By Michael S. Derby
Fed Outlook
NEW YORK (Reuters) – Federal Reserve Bank of New York President John Williams stated on Friday that he anticipates further interest rate cuts from the central bank. However, he emphasized that these decisions will be influenced by incoming data, as the current policy is still restricting economic momentum.
Despite this week's rate cut, Williams believes "we're pretty restrictive" with monetary policy, indicating that short-term rates continue to constrain the economy, aiding in alleviating inflation pressures. He expressed this view during an interview with CNBC.
Future Monetary Policy
Regarding the Fed's future monetary policy direction, Williams mentioned that "the baseline trajectory is moving down towards neutral rates," implying that rate cut combinations remain in his considerations. "We need to be data dependent and we have time to really assess the data, assess what's happening, and come to the best judgments based on the data, the outlook, and the risks to achieve our goals," he said. He concluded with confidence, stating, "I think we're in a great place, well positioned" for the future.
Recent Fed Meeting
Williams spoke on CNBC following this week’s Federal Open Market Committee meeting, where officials aligned with market expectations and reduced the overnight target rate by a quarter percentage point, establishing it between 4.25% and 4.5%. The Fed also tempered expectations regarding the extent of future rate cuts for the upcoming year.
Economic Uncertainty
Williams acknowledged significant uncertainty surrounding the inflation outlook and other factors. Many economists have cautioned that President-elect Donald Trump's policies may exert additional inflationary pressures. Nevertheless, Fed leader Jerome Powell indicated that the bank's new forecasts for a gradual return to 2% inflation are based on data rather than projected government actions.

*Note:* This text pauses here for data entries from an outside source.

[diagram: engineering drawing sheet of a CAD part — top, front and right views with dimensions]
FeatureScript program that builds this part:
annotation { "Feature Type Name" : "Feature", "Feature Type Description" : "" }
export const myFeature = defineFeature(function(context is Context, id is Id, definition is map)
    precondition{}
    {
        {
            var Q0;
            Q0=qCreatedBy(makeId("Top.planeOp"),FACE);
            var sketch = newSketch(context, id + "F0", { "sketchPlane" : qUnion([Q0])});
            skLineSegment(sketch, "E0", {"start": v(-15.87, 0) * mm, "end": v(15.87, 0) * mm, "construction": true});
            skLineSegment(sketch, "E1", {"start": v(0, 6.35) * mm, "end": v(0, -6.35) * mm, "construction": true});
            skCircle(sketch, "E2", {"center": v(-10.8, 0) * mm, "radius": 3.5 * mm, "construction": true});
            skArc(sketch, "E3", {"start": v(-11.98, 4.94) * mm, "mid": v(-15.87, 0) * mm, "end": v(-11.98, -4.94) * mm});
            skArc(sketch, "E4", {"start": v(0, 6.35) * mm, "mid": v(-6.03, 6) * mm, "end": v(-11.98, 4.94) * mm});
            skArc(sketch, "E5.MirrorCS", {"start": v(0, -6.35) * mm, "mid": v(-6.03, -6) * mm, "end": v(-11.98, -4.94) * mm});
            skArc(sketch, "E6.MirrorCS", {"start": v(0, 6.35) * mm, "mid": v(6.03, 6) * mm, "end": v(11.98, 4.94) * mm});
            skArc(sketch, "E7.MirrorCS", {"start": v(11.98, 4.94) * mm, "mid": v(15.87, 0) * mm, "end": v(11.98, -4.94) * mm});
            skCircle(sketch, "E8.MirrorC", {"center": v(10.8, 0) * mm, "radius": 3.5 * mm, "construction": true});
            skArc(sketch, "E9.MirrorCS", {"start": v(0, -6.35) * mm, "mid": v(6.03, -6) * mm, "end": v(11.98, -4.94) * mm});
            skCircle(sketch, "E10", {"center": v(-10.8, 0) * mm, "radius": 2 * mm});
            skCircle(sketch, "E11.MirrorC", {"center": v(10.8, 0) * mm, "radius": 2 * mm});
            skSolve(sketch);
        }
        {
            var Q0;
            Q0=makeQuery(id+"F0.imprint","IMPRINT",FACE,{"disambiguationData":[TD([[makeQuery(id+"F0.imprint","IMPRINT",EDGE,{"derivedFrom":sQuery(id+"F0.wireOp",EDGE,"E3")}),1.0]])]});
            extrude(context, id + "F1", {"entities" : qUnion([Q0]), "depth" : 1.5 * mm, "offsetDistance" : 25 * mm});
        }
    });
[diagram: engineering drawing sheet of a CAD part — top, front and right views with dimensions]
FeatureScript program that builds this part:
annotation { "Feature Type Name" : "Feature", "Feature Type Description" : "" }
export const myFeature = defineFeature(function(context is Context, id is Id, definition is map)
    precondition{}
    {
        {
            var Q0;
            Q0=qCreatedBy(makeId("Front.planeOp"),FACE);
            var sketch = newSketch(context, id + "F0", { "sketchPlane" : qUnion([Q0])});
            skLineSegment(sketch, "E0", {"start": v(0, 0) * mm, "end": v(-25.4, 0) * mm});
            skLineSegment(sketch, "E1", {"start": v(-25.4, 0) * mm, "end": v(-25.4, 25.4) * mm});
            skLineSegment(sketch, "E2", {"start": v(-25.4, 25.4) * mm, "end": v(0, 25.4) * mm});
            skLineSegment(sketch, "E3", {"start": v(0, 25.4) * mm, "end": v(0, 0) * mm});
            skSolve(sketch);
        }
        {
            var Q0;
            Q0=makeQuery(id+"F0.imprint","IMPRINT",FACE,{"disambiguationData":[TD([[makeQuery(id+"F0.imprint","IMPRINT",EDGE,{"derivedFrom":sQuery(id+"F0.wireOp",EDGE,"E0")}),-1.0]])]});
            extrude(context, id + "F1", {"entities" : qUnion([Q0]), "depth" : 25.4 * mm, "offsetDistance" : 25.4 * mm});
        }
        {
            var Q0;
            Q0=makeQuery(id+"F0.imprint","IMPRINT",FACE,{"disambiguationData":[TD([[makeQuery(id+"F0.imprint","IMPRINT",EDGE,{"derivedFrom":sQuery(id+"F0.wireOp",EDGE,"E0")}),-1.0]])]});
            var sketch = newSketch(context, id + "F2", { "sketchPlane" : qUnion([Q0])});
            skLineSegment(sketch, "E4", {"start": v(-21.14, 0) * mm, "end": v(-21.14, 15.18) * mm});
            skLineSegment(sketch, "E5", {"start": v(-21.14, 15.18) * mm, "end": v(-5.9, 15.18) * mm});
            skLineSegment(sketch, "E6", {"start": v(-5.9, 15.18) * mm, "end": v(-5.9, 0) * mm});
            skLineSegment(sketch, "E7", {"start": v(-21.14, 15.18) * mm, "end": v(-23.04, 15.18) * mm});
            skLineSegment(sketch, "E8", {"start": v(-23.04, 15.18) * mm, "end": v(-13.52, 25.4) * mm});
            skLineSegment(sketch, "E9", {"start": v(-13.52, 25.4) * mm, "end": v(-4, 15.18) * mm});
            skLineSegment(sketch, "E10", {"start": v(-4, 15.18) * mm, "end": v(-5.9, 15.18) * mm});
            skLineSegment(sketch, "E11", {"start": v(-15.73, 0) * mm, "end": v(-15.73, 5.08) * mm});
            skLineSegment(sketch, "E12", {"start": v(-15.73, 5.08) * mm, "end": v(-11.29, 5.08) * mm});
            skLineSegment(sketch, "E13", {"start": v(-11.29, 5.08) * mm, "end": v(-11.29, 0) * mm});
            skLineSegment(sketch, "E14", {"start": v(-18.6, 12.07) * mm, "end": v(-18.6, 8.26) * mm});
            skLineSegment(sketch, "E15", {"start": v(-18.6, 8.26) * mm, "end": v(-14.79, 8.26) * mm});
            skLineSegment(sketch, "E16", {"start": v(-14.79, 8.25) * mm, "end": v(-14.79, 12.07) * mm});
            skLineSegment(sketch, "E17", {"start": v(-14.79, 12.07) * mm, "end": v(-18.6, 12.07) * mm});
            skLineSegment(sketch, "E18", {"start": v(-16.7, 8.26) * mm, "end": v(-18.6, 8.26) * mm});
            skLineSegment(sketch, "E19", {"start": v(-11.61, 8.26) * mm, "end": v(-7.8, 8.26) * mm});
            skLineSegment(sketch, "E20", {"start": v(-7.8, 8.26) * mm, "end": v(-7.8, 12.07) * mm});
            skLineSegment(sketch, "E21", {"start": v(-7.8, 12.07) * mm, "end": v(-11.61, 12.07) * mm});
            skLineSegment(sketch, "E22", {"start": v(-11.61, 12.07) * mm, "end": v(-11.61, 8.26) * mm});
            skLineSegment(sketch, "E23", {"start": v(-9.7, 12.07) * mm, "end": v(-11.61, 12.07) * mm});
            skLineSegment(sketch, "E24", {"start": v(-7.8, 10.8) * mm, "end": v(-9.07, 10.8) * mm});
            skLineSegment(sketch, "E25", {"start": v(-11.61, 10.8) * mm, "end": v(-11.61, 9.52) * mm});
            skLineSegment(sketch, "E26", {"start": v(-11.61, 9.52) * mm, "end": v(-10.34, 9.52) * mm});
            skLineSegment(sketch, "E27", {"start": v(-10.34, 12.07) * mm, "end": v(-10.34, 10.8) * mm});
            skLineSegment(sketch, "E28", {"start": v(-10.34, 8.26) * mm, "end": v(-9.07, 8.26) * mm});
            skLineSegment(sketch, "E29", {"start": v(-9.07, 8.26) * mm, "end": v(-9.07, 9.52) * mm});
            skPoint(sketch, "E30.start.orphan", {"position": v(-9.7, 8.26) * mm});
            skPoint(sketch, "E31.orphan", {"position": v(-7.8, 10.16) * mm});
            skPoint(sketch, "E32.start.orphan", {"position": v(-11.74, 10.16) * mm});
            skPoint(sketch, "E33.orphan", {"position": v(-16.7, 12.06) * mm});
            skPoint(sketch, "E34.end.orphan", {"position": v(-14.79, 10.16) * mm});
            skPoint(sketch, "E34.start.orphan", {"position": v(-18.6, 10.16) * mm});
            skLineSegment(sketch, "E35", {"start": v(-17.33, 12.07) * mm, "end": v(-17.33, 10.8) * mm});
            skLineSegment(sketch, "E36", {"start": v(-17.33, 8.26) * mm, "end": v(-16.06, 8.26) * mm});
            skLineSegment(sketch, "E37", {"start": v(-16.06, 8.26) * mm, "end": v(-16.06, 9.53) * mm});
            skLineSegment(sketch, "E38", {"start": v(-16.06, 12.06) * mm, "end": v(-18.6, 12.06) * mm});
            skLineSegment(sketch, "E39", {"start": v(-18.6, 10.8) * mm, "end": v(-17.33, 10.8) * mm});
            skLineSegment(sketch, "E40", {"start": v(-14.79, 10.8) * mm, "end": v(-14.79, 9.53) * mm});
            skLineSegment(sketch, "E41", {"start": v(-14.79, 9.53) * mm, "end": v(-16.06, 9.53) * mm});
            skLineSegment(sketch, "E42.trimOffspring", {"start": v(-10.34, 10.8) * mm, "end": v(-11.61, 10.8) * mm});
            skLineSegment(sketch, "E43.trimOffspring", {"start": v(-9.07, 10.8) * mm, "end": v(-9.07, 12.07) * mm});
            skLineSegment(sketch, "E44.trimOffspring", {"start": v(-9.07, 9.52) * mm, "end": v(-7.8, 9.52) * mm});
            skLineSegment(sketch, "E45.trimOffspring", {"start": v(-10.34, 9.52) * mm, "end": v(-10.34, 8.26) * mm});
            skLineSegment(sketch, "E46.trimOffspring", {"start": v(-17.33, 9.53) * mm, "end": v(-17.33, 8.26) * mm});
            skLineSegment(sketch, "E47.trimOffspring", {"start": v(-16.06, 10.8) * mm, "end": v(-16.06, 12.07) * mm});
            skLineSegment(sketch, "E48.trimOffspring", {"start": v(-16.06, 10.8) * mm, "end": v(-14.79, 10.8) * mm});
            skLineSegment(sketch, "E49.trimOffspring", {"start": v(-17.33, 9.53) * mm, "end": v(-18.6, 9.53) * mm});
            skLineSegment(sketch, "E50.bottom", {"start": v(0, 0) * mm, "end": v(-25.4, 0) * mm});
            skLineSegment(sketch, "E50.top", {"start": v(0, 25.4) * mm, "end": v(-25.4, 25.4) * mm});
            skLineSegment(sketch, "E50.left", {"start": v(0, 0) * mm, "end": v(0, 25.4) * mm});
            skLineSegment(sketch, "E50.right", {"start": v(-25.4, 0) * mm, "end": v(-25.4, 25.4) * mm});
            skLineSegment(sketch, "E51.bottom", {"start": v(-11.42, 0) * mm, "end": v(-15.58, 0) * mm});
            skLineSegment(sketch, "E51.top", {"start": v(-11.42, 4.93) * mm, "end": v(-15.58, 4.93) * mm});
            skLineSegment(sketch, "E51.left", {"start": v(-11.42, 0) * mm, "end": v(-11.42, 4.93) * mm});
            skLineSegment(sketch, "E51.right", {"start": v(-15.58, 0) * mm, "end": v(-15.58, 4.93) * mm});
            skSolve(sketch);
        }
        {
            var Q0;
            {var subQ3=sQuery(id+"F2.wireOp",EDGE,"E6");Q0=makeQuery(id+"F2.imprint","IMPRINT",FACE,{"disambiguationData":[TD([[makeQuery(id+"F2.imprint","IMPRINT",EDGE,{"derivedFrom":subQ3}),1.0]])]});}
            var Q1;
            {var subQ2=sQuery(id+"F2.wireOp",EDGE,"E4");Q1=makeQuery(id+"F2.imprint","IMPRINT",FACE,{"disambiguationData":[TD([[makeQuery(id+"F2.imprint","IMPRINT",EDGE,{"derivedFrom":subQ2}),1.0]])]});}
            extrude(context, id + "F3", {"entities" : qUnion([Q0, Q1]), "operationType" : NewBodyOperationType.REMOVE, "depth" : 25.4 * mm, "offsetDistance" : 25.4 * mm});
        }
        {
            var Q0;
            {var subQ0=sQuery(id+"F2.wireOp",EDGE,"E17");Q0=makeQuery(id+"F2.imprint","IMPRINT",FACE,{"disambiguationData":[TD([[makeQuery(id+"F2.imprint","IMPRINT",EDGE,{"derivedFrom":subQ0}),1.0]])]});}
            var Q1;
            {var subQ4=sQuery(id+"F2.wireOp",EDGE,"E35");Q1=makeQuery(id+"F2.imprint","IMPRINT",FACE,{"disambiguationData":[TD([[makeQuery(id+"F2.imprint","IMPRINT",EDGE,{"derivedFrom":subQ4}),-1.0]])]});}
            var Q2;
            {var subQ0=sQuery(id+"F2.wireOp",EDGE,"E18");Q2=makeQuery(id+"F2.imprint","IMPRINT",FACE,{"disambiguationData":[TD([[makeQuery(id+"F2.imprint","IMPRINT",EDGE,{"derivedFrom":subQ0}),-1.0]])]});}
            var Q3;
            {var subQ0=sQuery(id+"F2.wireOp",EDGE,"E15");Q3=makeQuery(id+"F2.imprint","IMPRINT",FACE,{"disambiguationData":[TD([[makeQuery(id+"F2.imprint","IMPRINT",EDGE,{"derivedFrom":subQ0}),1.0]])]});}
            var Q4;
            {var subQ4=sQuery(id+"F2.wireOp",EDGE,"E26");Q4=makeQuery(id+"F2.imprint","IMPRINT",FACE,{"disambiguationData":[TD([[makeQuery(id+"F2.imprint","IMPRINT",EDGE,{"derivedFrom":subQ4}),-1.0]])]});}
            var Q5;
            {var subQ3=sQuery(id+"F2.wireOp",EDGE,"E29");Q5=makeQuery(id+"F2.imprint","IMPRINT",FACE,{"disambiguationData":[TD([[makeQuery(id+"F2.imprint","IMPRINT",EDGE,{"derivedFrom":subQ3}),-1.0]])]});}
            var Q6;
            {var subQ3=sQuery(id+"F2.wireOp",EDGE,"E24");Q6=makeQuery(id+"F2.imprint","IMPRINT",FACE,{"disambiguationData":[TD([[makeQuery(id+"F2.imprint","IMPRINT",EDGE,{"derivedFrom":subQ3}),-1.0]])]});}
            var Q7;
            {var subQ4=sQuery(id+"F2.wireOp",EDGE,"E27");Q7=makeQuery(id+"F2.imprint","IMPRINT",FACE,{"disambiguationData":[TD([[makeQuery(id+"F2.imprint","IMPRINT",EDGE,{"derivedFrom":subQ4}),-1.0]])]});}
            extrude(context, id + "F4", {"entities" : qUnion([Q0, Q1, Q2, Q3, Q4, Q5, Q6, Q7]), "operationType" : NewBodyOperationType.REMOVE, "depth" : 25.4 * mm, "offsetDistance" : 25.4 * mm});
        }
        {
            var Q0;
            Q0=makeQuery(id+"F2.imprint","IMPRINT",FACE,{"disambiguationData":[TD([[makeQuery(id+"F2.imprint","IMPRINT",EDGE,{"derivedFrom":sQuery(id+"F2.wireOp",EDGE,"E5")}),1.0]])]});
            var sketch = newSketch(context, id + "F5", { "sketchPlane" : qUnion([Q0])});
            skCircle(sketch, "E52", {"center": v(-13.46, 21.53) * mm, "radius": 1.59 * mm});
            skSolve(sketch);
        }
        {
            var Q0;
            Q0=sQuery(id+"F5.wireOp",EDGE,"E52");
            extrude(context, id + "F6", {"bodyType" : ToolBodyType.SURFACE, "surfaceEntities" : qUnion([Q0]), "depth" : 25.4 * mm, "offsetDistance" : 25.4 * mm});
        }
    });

Williams admitted that Trump's policy agenda is starting to affect his outlook, particularly regarding immigration policies. "In my own personal forecast, I have incorporated some thinking about where fiscal policy may be, immigration, and other policies, because those are important drivers to thinking about the economic outlook. But I would just emphasize [there's] just a lot of uncertainty about what those effects will be," he stated.
Inflation Data
He made these remarks after the release of November inflation data, which indicated continuing price pressure. Specifically, the November personal consumption expenditures price index climbed 2.4% year-over-year, compared to 2.3% in October, while the PCE price index excluding food and energy remained steady at a 2.8% increase.
Year-End Financial Conditions
In addressing potential turbulence in money market conditions as the year concludes, a scenario that many traders and investors are preparing for, he asserted, "there's ample liquidity to see the financial system through" year-end challenges. He noted, "I think we will see a little bit more pressure in the repo markets," while expressing confidence that the tools and liquidity available would be adequate to manage any potential issues during this time.